Marktplatz: Koalition will Aufenthaltsqualität und Erreichbarkeit steigern

Kluge Stadtentwicklung13. April 2017

Mit dem Ziel die Aufenthaltsqualität des Marktplatzes zu verbessern, die Erreichbarkeit der Innenstadt für den Öffentlichen Nahverkehr zu erhöhen und für den Individualverkehr zu erhalten, hat die Koalition aus CDU, BÜNDNIS 90/ DIE GRÜNEN, FDP und FW sich auf eine Konzeption für den Marktplatz verständigt. „Für Offenbachs unwirtlichsten Platz und die Innenstadt insgesamt kann der neue Marktplatz ein Quantensprung werden“, hoffen die Koalitionäre.

Die Konzeption, die auch die umliegenden Seitenstraßen enthält, unterscheidet sich von in der Vergangenheit vorgestellten lückenhaften Varianten durch ein praktikables Haltestellenkonzept, welches das erwartete Wachstum des Öffentlichen Nahverkehrs abbilden kann. Ebenso verzichtet die Koalition, zumindest zunächst, auf die geplante Sperrung des Marktplatzes zur Waldstraße hin. „Mit unserer gemeinsamen Lösung verbessern wir die bisherige Planung deutlich. Wir haben sowohl die Kompetenz der Nahverkehr in Offenbach GmbH (NiO) als auch Verkehrsplaner sowie das Stadtplanungsamt intensiv einbezogen“, so die Koalitionäre.

Auch die Einschätzungen und Interessen der unterschiedlichen Beteiligten wurden analysiert, angehört und abgewogen. Dazu gehörten Gastronomen, Hausbesitzer und Marktbeschicker ebenso wie Vertreter des Einzelhandels. Für die Kunden des Einzelhandels und Besucher soll die Innenstadt attraktiver werden.

Das Ergebnis haben die Bündnispartner in einem Pflichtenheft zusammengefasst, das sie heute dem Oberbürgermeister als zuständigen Baudezernenten an die Hand geben konnten. Aus dem Pflichtenheft geht hervor, wie der Umbau des Marktplatzes umzusetzen ist, damit die Koalitionäre dem Projektbeschluss im Juni zustimmen können.
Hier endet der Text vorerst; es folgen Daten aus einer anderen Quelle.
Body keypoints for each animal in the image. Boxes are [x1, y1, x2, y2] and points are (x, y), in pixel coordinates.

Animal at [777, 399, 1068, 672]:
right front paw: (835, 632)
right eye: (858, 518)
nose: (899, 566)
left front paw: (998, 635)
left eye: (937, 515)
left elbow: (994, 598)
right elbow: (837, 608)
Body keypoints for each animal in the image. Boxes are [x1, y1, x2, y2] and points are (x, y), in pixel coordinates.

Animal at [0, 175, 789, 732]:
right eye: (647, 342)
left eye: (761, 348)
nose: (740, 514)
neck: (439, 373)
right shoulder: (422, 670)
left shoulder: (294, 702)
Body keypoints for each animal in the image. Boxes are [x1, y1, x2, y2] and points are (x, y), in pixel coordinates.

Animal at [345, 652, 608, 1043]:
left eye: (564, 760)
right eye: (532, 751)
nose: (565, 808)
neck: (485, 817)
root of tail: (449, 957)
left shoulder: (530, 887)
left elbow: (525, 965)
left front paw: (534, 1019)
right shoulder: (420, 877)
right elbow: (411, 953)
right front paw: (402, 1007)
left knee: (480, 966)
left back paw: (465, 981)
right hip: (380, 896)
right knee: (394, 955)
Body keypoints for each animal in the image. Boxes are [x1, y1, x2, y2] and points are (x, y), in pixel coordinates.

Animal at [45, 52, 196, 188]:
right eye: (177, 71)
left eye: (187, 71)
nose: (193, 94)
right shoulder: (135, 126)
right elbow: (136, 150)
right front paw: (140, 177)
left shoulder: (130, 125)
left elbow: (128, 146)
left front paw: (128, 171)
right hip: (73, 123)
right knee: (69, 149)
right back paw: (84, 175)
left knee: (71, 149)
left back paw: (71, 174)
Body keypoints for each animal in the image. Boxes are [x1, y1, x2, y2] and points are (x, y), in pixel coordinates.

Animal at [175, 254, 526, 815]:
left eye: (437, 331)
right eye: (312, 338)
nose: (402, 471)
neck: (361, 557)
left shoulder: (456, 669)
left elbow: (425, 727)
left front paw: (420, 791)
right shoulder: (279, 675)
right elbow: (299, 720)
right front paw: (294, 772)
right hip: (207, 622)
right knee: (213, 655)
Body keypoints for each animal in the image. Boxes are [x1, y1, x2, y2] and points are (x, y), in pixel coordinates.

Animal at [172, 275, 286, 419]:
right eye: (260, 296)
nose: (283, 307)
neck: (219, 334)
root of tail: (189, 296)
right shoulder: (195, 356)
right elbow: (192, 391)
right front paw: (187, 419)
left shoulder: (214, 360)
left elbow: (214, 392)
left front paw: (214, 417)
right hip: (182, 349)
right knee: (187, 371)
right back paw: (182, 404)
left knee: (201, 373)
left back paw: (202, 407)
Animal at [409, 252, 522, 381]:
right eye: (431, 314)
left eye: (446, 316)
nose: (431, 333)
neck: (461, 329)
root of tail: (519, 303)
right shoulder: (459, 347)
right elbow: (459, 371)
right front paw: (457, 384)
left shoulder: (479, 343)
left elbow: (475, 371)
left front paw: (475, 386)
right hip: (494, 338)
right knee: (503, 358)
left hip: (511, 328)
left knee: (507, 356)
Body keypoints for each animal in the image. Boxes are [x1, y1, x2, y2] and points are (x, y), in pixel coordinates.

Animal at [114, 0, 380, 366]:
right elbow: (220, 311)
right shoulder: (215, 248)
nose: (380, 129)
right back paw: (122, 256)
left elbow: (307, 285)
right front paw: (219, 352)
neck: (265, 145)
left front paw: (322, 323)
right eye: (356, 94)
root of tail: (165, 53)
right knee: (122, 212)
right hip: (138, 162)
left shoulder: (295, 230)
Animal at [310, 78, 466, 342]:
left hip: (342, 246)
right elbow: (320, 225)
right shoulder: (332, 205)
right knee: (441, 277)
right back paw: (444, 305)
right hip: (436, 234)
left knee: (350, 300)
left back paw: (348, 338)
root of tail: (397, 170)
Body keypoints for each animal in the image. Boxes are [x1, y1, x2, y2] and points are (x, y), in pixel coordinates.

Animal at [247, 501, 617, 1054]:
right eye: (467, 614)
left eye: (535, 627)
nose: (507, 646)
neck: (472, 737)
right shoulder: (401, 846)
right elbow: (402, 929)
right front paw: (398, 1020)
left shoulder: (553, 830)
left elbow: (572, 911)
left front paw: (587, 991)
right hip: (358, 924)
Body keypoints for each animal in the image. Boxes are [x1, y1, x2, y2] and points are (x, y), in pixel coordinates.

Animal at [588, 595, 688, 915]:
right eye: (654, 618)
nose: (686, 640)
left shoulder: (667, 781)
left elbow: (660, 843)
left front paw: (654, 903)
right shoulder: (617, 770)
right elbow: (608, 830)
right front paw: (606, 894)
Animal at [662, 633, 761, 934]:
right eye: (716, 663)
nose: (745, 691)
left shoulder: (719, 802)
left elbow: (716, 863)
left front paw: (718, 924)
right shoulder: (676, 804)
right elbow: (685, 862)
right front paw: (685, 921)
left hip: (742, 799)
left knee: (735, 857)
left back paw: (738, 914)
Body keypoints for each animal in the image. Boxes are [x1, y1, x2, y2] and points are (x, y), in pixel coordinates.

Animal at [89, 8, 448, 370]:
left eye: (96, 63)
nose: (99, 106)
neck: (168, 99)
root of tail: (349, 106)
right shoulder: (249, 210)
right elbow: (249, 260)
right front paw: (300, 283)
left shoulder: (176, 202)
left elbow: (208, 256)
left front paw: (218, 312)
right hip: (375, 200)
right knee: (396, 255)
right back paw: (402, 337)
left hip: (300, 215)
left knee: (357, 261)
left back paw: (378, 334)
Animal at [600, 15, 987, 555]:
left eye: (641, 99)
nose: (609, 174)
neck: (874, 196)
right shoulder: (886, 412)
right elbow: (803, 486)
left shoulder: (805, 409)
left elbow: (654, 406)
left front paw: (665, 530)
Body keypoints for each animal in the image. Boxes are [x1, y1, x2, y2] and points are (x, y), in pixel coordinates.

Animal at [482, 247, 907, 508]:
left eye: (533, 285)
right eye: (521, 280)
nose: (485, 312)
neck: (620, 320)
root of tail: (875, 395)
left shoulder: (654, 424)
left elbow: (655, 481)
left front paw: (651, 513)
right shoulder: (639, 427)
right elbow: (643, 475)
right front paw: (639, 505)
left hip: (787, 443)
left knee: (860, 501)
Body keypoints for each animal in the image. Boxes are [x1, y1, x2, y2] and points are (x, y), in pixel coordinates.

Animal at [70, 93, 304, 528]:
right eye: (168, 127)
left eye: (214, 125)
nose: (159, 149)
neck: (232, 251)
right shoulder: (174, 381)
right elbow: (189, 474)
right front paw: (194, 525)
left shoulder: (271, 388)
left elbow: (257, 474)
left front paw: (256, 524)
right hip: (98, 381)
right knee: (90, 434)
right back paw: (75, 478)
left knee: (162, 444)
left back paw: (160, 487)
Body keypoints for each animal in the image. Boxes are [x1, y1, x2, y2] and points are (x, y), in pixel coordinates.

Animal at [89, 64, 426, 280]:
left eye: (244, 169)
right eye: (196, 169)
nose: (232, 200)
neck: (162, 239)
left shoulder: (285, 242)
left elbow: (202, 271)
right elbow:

Die Lösung aus Sicht der Koalition im Überblick:

  • Die Aufenthaltsqualität und Verweildauer von Kunden und Passanten wird erhöht.
  • Fußgängern und Fahrradfahrern wird ermöglicht, sich gleichberechtigt, barrierefrei und sicher im öffentlichen Raum zu bewegen.
  • Gleichzeitig werden alle Beziehungen eines funktionierenden innerstädtischen Verkehrsflusses erhalten.
  • Ein zukunftsfähiger öffentlicher Personennahverkehr wird auch gemäß den zusätzlichen Erfordernissen des neuen Nahverkehrsplans gewährleistet.
  • Dem Wunsch von Einzelhandel und Marktbeschickern wird entsprochen, alle Ziele mit Individualverkehr zu erreichen. Dagegen werden Teile des Durchfahrtverkehrs reduziert.
  • Es wird kaum vom bisherigen Gestaltungsentwurf abgewichen. So werden etwa vor das Stadthaus Bushaltestellen verlegt, um noch einen ausreichend großen barrierefreien Bereich zu haben, wie ursprünglich vorgesehen.
  • In angrenzenden Straßen werden geringfügig Veränderungen der Fahrtrichtung vorgenommen.
  • Mitsprachemöglichkeiten der Betroffenen und Anlieger werden geachtet, besonders was die zeitliche Bauphasenplanung und die Detailplanung der Flächen vor den eigenen Gebäuden angeht z.B. zum Entladen oder in der Außengastronomie.